Ketika MC menyambut penonton dengan cerita singkat tentang pertunjukan yang akan di gelar, ia sempat menyampaikan bahwa sampai detik itu ketika pertunjukan akan dimulai, dana yang terkumpul hanya sejumlah 7 juta rupiah. Sedang total pengeluaran yang harus dibayar oleh penyelenggara sebesar 12 juta rupiah.

Kemudian dengan baik hati, Mas Didik mencoba membantu pendanaan dengan melelang sampur merahnya yang telah ia tanda tangani.

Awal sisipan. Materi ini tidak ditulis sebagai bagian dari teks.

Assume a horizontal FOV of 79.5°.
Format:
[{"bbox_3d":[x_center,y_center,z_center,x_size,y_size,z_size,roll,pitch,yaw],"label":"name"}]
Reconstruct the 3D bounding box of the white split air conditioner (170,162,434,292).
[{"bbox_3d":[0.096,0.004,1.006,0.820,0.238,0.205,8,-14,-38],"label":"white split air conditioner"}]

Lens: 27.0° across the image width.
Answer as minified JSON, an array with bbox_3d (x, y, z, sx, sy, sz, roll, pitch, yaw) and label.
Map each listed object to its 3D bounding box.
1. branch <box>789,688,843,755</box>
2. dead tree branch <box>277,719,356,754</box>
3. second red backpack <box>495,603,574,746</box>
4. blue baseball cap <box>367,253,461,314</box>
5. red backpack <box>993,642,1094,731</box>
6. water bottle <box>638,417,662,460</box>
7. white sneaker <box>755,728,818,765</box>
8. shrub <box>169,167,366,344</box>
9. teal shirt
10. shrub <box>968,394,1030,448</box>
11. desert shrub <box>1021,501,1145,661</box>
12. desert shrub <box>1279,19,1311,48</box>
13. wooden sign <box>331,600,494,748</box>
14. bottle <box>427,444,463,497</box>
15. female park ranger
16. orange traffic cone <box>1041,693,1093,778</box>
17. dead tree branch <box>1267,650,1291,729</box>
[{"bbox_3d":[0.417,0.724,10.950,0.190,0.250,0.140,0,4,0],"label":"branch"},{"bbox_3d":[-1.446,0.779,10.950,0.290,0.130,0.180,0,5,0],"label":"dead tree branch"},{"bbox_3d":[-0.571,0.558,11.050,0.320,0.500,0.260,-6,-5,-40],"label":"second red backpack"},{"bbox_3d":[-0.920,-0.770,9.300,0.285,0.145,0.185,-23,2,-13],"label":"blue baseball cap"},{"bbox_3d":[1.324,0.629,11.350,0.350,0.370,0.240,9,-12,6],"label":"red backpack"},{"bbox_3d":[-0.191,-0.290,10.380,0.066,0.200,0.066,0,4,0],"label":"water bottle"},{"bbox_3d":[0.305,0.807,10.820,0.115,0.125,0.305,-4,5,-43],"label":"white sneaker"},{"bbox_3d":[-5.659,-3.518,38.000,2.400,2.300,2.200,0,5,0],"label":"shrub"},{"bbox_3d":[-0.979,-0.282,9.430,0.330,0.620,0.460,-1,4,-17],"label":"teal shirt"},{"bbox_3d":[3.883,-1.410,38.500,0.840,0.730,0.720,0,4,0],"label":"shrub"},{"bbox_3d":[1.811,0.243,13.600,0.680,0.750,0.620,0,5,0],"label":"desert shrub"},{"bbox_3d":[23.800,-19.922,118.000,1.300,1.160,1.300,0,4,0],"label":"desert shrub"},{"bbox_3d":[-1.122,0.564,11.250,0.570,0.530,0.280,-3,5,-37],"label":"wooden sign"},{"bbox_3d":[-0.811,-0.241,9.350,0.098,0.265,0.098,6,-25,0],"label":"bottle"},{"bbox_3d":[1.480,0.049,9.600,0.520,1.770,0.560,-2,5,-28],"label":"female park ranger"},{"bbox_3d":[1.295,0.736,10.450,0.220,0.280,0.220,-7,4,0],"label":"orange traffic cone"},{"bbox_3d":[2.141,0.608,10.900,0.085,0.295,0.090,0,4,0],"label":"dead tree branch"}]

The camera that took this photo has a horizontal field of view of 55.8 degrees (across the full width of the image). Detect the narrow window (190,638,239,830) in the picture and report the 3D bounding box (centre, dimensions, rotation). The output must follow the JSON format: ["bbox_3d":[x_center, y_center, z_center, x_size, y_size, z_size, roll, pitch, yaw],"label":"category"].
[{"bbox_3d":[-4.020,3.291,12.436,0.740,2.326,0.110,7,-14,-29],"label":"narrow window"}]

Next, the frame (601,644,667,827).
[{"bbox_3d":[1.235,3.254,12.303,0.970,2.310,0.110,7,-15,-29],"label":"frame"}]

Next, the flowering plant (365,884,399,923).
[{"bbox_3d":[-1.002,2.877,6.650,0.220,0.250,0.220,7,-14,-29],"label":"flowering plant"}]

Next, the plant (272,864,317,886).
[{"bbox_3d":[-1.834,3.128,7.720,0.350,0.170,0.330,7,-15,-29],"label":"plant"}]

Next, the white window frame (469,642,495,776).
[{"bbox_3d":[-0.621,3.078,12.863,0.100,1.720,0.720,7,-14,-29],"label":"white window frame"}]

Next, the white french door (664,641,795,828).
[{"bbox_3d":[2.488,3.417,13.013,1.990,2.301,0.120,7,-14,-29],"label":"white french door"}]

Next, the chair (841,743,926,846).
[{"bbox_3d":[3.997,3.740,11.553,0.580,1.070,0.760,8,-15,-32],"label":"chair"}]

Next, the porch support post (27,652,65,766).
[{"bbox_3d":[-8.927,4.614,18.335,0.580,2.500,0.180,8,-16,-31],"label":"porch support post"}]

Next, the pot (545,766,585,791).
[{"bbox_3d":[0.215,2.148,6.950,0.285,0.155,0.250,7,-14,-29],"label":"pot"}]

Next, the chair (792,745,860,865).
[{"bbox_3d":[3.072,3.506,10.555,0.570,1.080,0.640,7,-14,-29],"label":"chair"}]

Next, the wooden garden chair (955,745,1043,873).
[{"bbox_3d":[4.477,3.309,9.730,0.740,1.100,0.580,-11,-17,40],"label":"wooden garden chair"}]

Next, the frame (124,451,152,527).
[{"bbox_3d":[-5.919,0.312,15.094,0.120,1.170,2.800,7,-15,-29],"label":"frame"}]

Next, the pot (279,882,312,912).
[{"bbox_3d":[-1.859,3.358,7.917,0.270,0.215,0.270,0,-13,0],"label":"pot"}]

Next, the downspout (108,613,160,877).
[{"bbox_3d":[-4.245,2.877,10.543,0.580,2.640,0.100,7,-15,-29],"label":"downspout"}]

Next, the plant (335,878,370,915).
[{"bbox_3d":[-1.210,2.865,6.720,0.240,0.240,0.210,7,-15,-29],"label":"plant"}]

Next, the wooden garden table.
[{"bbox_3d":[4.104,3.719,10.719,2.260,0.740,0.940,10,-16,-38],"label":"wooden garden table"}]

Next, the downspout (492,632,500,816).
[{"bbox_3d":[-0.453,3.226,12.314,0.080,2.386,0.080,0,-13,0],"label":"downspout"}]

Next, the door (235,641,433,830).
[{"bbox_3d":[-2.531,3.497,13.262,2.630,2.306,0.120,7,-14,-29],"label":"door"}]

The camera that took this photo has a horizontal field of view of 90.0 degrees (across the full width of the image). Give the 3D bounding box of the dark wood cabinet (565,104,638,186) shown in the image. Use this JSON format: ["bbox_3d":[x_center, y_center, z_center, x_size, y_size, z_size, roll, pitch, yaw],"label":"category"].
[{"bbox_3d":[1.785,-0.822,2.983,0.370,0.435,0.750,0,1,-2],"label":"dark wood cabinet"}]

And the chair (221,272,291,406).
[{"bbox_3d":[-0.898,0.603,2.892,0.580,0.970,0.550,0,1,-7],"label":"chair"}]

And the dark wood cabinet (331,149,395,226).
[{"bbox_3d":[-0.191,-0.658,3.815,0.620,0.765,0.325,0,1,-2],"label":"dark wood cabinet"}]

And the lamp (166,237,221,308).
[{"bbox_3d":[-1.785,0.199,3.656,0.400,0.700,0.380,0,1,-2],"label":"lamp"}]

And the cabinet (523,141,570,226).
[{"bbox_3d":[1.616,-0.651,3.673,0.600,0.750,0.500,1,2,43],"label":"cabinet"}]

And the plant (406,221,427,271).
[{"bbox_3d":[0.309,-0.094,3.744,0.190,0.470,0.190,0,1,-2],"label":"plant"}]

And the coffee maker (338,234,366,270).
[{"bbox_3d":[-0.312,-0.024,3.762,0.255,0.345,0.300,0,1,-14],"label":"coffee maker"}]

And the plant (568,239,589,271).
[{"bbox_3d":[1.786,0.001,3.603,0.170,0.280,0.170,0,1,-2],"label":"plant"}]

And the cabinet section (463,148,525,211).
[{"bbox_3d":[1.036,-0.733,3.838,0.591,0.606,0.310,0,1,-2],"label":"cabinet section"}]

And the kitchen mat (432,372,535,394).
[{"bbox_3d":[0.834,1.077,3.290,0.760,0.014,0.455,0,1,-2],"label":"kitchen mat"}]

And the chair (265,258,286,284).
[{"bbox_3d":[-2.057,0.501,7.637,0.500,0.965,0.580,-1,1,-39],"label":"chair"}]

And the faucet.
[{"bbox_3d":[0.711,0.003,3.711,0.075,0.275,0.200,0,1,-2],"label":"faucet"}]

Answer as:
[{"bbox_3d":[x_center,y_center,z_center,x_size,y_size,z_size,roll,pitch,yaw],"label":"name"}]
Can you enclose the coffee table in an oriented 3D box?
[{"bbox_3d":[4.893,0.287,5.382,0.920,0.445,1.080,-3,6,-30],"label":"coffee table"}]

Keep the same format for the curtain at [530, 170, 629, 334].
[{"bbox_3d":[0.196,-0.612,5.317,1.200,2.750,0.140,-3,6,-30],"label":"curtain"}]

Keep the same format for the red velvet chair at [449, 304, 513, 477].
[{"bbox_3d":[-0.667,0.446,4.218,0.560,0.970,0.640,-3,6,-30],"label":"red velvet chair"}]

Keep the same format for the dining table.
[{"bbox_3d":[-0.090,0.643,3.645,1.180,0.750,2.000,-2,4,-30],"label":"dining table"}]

Sebelum pertunjukan dimulai pun akhirnya terjadi proses lelang. Di buka dengan harga satu juta rupiah. Penawaran terus naik menjadi 2 juta di tangan Ibu Ananda. Mas Tejo dari Jaringan Kemanusiaan menawar 3 juta. Penawaran ditutup pada angka 5 juta rupiah di tangan Gus Anton.

Selain memasukkan unsur-unsur kritik sosial dalam pentasnya, Cak Marsam juga kerap menggandeng pemain-pemain muda sebagai bintang tamu untuk menarik minat kalangan muda.

"Tapi tidak menutup kemungkinan karena Lerok Anyar juga kepingin menarik simpati anak-anak muda, yang tampil itu selalu saya kasih, sering anak-anak mahasiswa UM itu sering saya jadikan peran utama. Jadi prinsipnya gini, kalau seng jadi lakon itu nek wedok kudu ayu, nek lang kudu nggantheng." Pungkasnya dalam obralan singkat bersama beberapa wartawan usai pertunjukan berlangsung.